State gov’t officials form task force for rising fuel costs

By Richard Snowden

With gasoline prices at record highs, Illinois state government officials announced the formation of a task force on Aug. 31 to address the problem of rising fuel costs.

The task force, led by state Rep. Bill Black, (R-Danville), seeks solutions to gas prices that have shot up nearly 30 percent in Illinois over the past year, according to AAA Chicago.

State Rep. Bob Pritchard, (R-Hinckley), said some possible responses under consideration include promoting increased use of alternative fuels such as ethanol, suspending state fuel taxes and sales taxes on gas purchases and reducing fees on Illinois’ trucking industry, which has been hit hard by rising fuel costs.

Pritchard said enacting legislation requiring a minimum amount of ethanol to be added to all gasoline sold in Illinois could provide some relief from skyrocketing gas prices, which are being driven primarily by an upsurge in crude petroleum prices.

“Some states, Minnesota being among them, already have legislation requiring a minimum ethanol blend of 10 percent,” said Pritchard, who represents DeKalb and the surrounding area in the state legislature and is a member of the task force. “If we did that in Illinois, we could reduce our consumption of petroleum by 10 percent.”

Pritchard also stressed the need to declare a temporary moratorium on fuel sales taxes levied by the state.

“The state is having a bonanza with revenues from fuel sales taxes,” Pritchard said. “We need to look at enacting a sales tax holiday on fuel.”

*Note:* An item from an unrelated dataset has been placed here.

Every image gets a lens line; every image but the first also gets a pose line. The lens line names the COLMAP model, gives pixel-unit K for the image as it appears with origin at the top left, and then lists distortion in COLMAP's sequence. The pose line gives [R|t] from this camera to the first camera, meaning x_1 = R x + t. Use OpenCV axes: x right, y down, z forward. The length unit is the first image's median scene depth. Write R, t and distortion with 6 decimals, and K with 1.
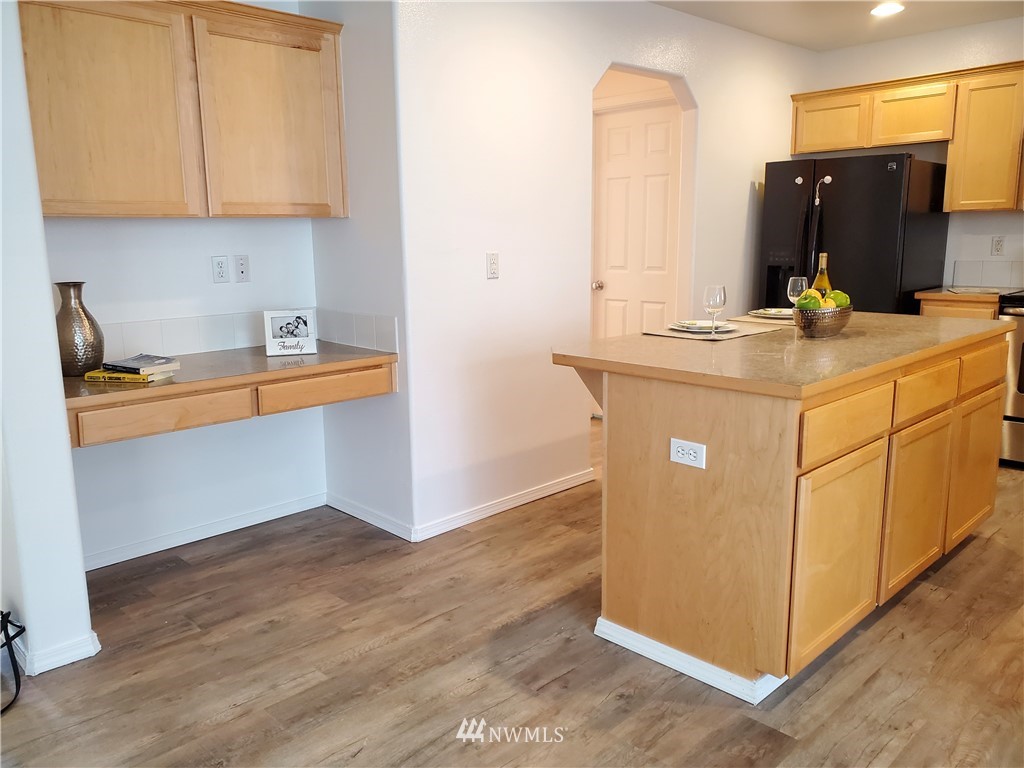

Illinois levies a flat tax of 19 cents per gallon on gasoline in addition to a sales tax of 6.25 percent that is applied to all gas purchases.

The fuel taxes, combined with high gas prices, expensive toll road fees and other fees levied on trucking firms by the state, make it difficult for truckers to do business in Illinois, said George Billows, executive director of the Illinois Trucking Association.

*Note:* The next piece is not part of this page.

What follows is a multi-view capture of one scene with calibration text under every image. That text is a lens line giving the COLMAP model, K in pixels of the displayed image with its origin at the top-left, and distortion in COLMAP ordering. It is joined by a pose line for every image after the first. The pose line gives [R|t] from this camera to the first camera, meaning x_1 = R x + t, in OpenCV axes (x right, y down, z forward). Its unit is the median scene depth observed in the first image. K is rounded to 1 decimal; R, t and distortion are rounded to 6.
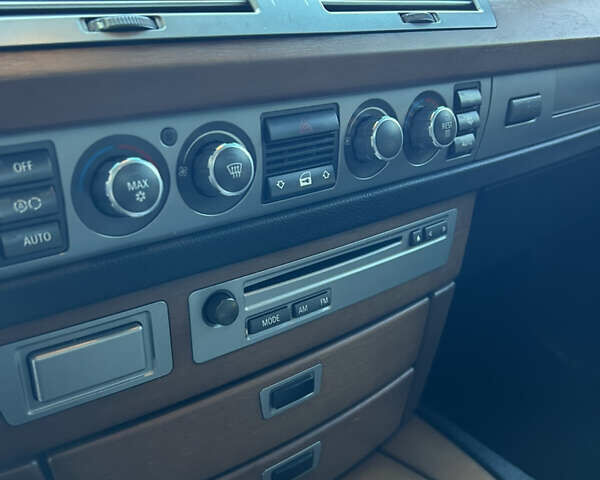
lens RADIAL K [[609.8, 0, 304.7], [0, 609.8, 240.4], [0, 0, 1]] dist [0.034822, 0.000000]
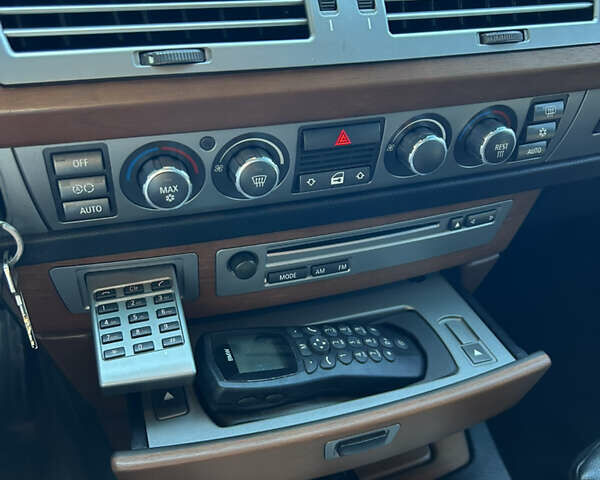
lens RADIAL K [[609.8, 0, 307.5], [0, 609.8, 237.4], [0, 0, 1]] dist [0.034822, 0.000000]
pose [[0.937877, 0.293840, -0.184513, 0.188526], [-0.213027, 0.907410, 0.362252, -0.401327], [0.273873, -0.300442, 0.913635, -0.044769]]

Billows pointed to state commercial distribution fees implemented in July 2003, which increased the cost of licensing semi tractors by 32 percent, as a particular problem for Illinois’ trucking industry.

“A company with 10 or 20 trucks took a hit of $10,000 to $20,000 in most cases (because of the fee),” Billows said. “Some companies could no longer afford to do business in Illinois, so they’ve moved out of state or gone out of business.”

Because of contractual agreements with clients that cap the amount by which trucking firms can increase their prices, many firms cannot pass the increased operating costs resulting from fuel price increases on to their clients, Billows said.

The task force has scheduled public hearings on the issue. Danville hosted the first hearing Sept. 8 and the task force tentatively plans to hold further hearings in Chicago, Effingham, Quincy, Rockford and Springfield.

In addition to Black and Pritchard, the task force includes 14 other state representatives.